Among the least common but most informative fossils are fossilized dung, technically known as coprolites. Formed only under extremely favorable conditions, they frequently retain remnants of tough food items such as bones or wood fragments. Coprolites from herbivorous dinosaurs are usually full of conifer needles and wood from twigs. An accumulation of coprolites from Utah, USA shows something completely unexpected: rotten wood and crustacean shells!
In September 2017, paleontologists Karen Chin, Rodney Feldmann, and Jessica Tashman described the coprolite accumulations from the Kaiparowits Formation in Utah and compared them to previously described coprolites from the Two Medicine Formation in Montana. The new location yielded several different specimens from roughly the same area, but in different layers of sediment.

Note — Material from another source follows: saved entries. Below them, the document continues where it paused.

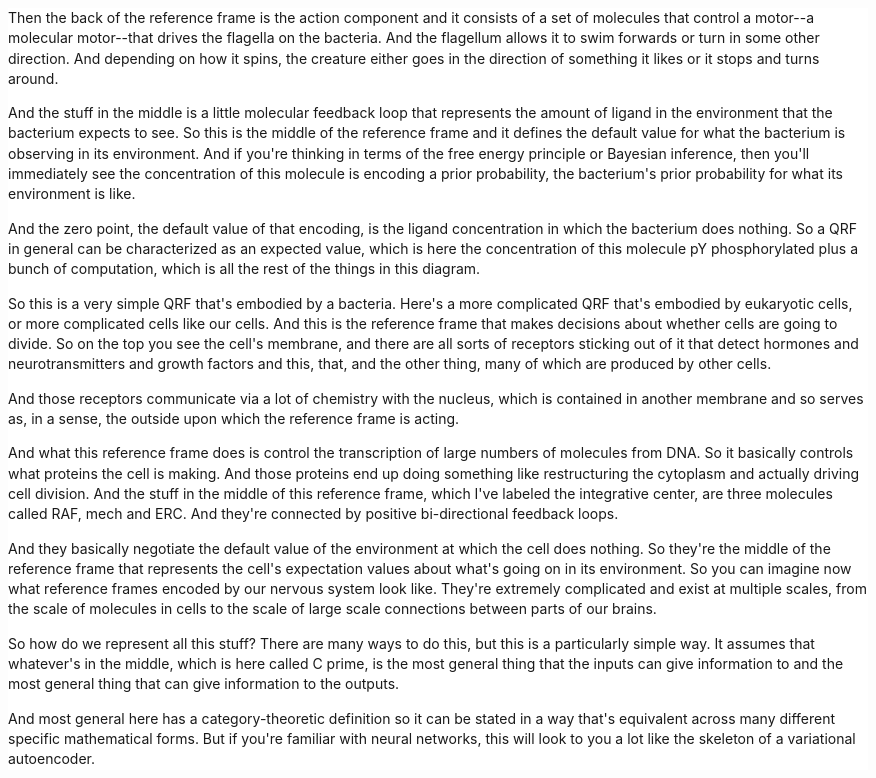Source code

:  Then the back of the reference frame is the action component and it consists of a set of molecules that control a motor--a molecular motor--that drives the flagella on the bacteria.
 And the flagellum allows it to swim forwards or turn in some other direction.
 And depending on how it spins, the creature either goes in the direction of something it likes or it stops and turns around.

 And the stuff in the middle is a little molecular feedback loop that represents the amount of ligand in the environment that the bacterium expects to see.
 So this is the middle of the reference frame and it defines the default value for what the bacterium is observing in its environment.
 And if you're thinking in terms of the free energy principle or Bayesian inference, then you'll immediately see the concentration of this molecule is encoding a prior probability, the bacterium's prior probability for what its environment is like.

 And the zero point, the default value of that encoding, is the ligand concentration in which the bacterium does nothing.
 So a QRF in general can be characterized as an expected value, which is here the concentration of this molecule pY phosphorylated plus a bunch of computation, which is all the rest of the things in this diagram.

 So this is a very simple QRF that's embodied by a bacteria.
 Here's a more complicated QRF that's embodied by eukaryotic cells, or more complicated cells like our cells.
 And this is the reference frame that makes decisions about whether cells are going to divide.
 So on the top you see the cell's membrane, and there are all sorts of receptors sticking out of it that detect hormones and neurotransmitters and growth factors and this, that, and the other thing, many of which are produced by other cells.

 And those receptors communicate via a lot of chemistry with the nucleus, which is contained in another membrane and so serves as, in a sense, the outside upon which the reference frame is acting.

 And what this reference frame does is control the transcription of large numbers of molecules from DNA.
 So it basically controls what proteins the cell is making.
 And those proteins end up doing something like restructuring the cytoplasm and actually driving cell division.
 And the stuff in the middle of this reference frame, which I've labeled the integrative center, are three molecules called RAF, mech and ERC.
 And they're connected by positive bi-directional feedback loops.

 And they basically negotiate the default value of the environment at which the cell does nothing.
 So they're the middle of the reference frame that represents the cell's expectation values about what's going on in its environment.
 So you can imagine now what reference frames encoded by our nervous system look like.
 They're extremely complicated and exist at multiple scales, from the scale of molecules in cells to the scale of large scale connections between parts of our brains.

 So how do we represent all this stuff?
 There are many ways to do this, but this is a particularly simple way.
 It assumes that whatever's in the middle, which is here called C prime, is the most general thing that the inputs can give information to and the most general thing that can give information to the outputs.

 And most general here has a category-theoretic definition so it can be stated in a way that's equivalent across many different specific mathematical forms.
 But if you're familiar with neural networks, this will look to you a lot like the skeleton of a variational autoencoder.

Both sites date from the Late Cretaceous Period, about 75-80 million years ago and had similar herbivorous dinosaurs: large duck-billed hadrosaurs and horned ceratopsians, as well as a variety of much smaller plant-eaters. The coprolites are far too large to be from anything other than hadrosaurs or ceratopsians, and Chin, Feldmann, and Tashman considered hadrosaurs to be the only possible producers. Although ceratopsians have strong jaws and teeth, only hadrosaurs have teeth capable of pulverizing wood.